[Material for this exercise]
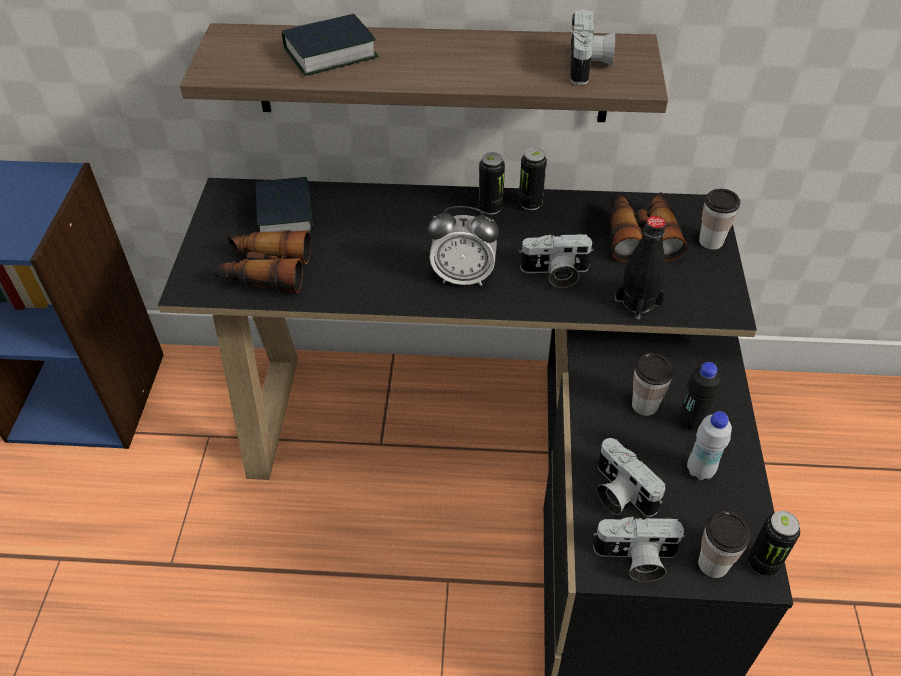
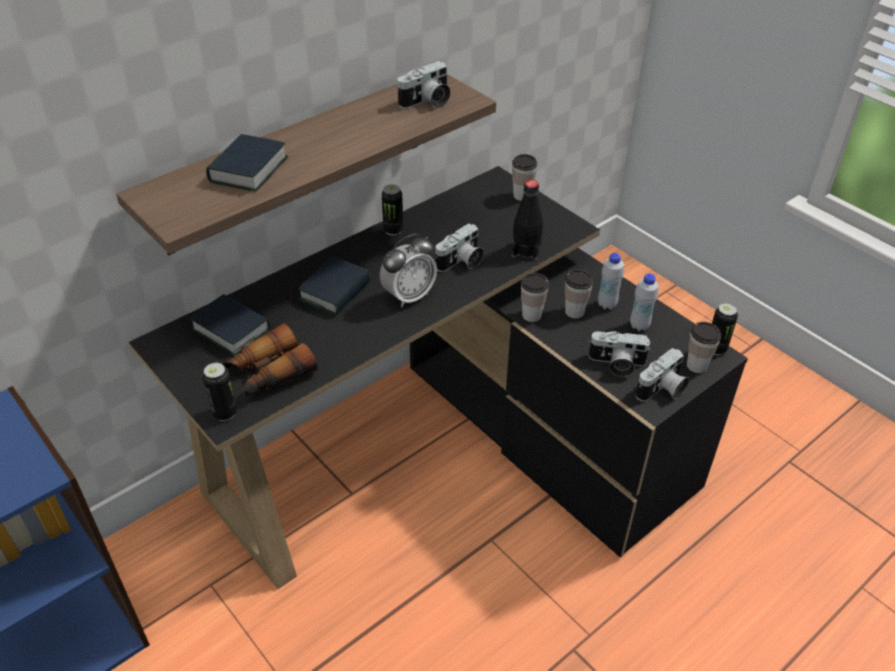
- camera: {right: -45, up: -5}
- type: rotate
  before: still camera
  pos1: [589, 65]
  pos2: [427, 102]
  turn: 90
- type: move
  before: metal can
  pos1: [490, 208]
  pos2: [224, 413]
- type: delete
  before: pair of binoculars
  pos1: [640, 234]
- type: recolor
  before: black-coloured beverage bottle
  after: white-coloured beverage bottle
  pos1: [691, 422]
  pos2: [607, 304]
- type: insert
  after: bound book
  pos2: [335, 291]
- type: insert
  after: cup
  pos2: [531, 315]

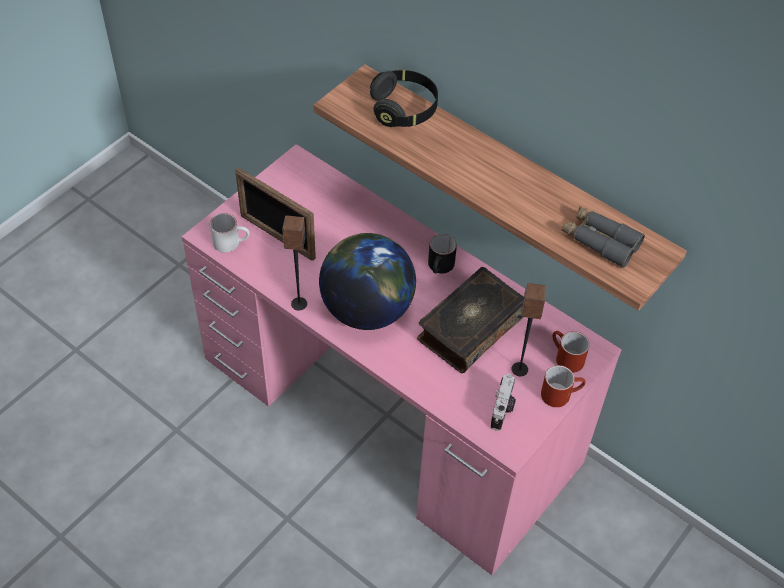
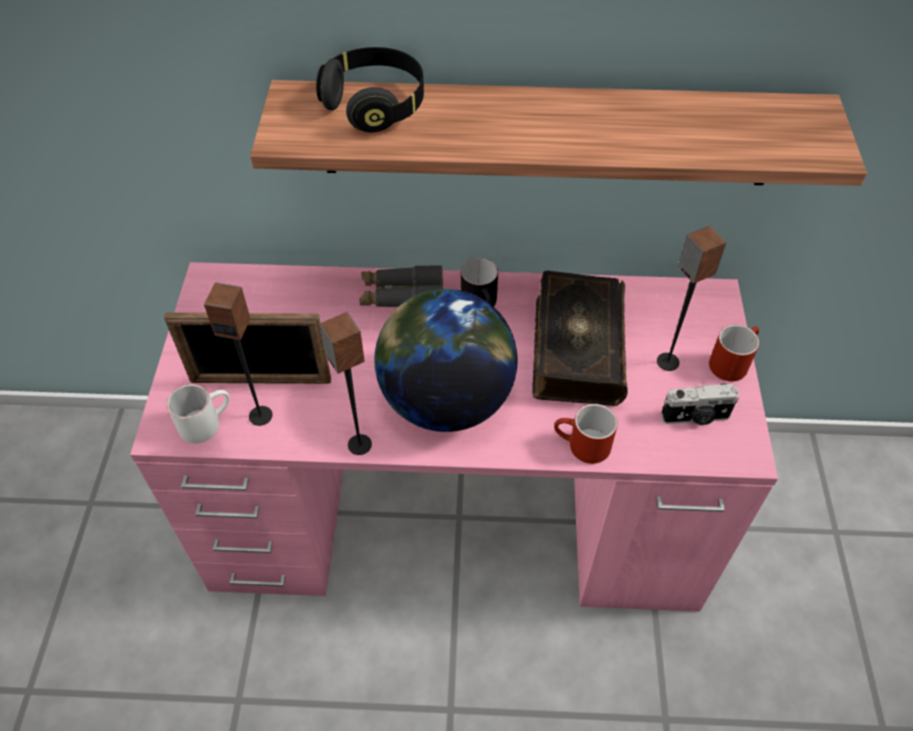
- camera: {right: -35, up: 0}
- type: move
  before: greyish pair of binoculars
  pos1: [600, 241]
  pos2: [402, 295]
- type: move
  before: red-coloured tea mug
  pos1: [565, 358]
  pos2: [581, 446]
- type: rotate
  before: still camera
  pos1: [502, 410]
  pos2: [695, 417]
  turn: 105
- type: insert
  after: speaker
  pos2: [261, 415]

[About this task]
Pictures in the records above are to be left out of an otherwise exact copy.

[Task result]
- camera: {right: -45, up: -5}
- type: rotate
  before: still camera
  pos1: [589, 65]
  pos2: [427, 102]
  turn: 90
- type: move
  before: metal can
  pos1: [490, 208]
  pos2: [224, 413]
- type: delete
  before: pair of binoculars
  pos1: [640, 234]
- type: recolor
  before: black-coloured beverage bottle
  after: white-coloured beverage bottle
  pos1: [691, 422]
  pos2: [607, 304]
- type: insert
  after: bound book
  pos2: [335, 291]
- type: insert
  after: cup
  pos2: [531, 315]

- camera: {right: -35, up: 0}
- type: move
  before: greyish pair of binoculars
  pos1: [600, 241]
  pos2: [402, 295]
- type: move
  before: red-coloured tea mug
  pos1: [565, 358]
  pos2: [581, 446]
- type: rotate
  before: still camera
  pos1: [502, 410]
  pos2: [695, 417]
  turn: 105
- type: insert
  after: speaker
  pos2: [261, 415]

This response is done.